Staying True to Principles, Even as We Expand Our Horizons
When we set out to undertake this challenge, we met with colleagues at foundations that had been working globally for years. They urged us to be authentic, approaching our new relationships with transparency about our goals. They reminded us to be respectful—of new cultures and the expertise of those with whom we engage. They told us to take risks—and to fail. But the advice that most resonated with me was the guidance to remain committed to our mission and values.
And if there is any irony in our efforts to expand our horizons, that’s it. Ultimately, our goal is to distill what we learn to reveal new directions for our work. But the more we seek to change, the more we are staying the same.
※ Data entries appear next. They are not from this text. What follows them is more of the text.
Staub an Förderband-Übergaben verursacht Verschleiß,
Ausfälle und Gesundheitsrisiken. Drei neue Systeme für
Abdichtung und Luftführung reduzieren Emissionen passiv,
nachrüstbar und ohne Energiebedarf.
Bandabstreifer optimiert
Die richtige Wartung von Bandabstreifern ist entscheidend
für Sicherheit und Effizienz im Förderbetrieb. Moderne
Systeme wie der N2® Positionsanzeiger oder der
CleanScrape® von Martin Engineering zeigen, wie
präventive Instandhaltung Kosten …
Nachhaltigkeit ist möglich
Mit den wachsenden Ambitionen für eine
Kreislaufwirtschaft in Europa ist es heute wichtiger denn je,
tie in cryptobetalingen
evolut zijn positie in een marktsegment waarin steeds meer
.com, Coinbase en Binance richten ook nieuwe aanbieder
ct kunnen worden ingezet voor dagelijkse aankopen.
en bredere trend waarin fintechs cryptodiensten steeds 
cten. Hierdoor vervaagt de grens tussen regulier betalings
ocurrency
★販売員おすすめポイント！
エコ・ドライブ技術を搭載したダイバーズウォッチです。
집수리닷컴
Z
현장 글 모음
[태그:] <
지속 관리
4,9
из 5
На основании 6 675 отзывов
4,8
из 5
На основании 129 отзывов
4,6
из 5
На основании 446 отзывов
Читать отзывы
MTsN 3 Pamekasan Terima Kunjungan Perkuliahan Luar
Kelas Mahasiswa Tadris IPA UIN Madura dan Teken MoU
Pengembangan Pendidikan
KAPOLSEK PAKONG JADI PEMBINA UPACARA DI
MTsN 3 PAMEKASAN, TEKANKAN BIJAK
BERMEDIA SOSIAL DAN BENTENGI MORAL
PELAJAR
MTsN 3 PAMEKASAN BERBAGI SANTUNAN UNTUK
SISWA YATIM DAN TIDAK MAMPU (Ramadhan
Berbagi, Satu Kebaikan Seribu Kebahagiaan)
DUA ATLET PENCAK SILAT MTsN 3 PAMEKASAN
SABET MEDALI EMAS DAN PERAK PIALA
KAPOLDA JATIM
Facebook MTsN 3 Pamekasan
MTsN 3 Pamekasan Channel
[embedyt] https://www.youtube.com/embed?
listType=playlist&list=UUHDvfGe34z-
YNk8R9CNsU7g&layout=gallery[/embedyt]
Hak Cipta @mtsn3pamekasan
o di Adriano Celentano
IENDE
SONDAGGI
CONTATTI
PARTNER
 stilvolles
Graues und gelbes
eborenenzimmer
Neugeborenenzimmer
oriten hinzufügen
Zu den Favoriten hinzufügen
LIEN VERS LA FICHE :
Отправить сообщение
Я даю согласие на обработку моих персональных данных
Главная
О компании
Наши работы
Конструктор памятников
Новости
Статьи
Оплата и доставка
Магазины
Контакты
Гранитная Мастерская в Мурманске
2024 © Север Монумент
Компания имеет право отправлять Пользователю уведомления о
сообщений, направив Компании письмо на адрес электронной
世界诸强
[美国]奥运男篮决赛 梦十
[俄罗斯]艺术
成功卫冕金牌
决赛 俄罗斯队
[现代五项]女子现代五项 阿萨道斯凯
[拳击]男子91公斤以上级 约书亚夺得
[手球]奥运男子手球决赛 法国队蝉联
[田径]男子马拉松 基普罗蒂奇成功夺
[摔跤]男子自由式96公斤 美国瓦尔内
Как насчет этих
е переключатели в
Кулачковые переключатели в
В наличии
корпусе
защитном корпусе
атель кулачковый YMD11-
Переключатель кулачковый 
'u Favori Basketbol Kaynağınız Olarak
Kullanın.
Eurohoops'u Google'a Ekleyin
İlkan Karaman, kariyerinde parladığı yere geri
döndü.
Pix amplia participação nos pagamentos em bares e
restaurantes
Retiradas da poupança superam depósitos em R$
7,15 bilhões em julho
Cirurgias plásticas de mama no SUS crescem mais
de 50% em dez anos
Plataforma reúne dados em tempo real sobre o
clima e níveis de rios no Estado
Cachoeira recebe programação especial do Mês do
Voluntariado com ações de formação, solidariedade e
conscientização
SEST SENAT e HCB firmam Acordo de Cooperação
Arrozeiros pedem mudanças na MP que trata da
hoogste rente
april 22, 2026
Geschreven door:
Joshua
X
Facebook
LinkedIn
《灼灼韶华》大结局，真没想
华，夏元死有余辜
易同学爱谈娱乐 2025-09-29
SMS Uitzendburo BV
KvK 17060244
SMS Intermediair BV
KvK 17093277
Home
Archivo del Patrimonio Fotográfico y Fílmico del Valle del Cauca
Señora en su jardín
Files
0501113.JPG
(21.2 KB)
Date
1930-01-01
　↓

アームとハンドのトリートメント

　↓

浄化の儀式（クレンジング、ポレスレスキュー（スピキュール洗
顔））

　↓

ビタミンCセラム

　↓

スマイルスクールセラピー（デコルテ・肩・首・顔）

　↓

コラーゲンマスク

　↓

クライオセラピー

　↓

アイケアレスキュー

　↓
We have always been committed to improving health in the United States. We have always been dedicated to rigorous research and evaluation of our investments. And we have always recognized that we must work with others to achieve our goals. None of this has changed. In fact, this expansion to learning and experimentation has only reaffirmed our commitments.
Around the world, effective approaches for overcoming health challenges are saving lives, reducing costs, and allowing people to live healthier lives. We urge other foundations and organizations to join us, and re-commit to their missions and values, even as they seek new and more effective solutions to the problems they seek to solve.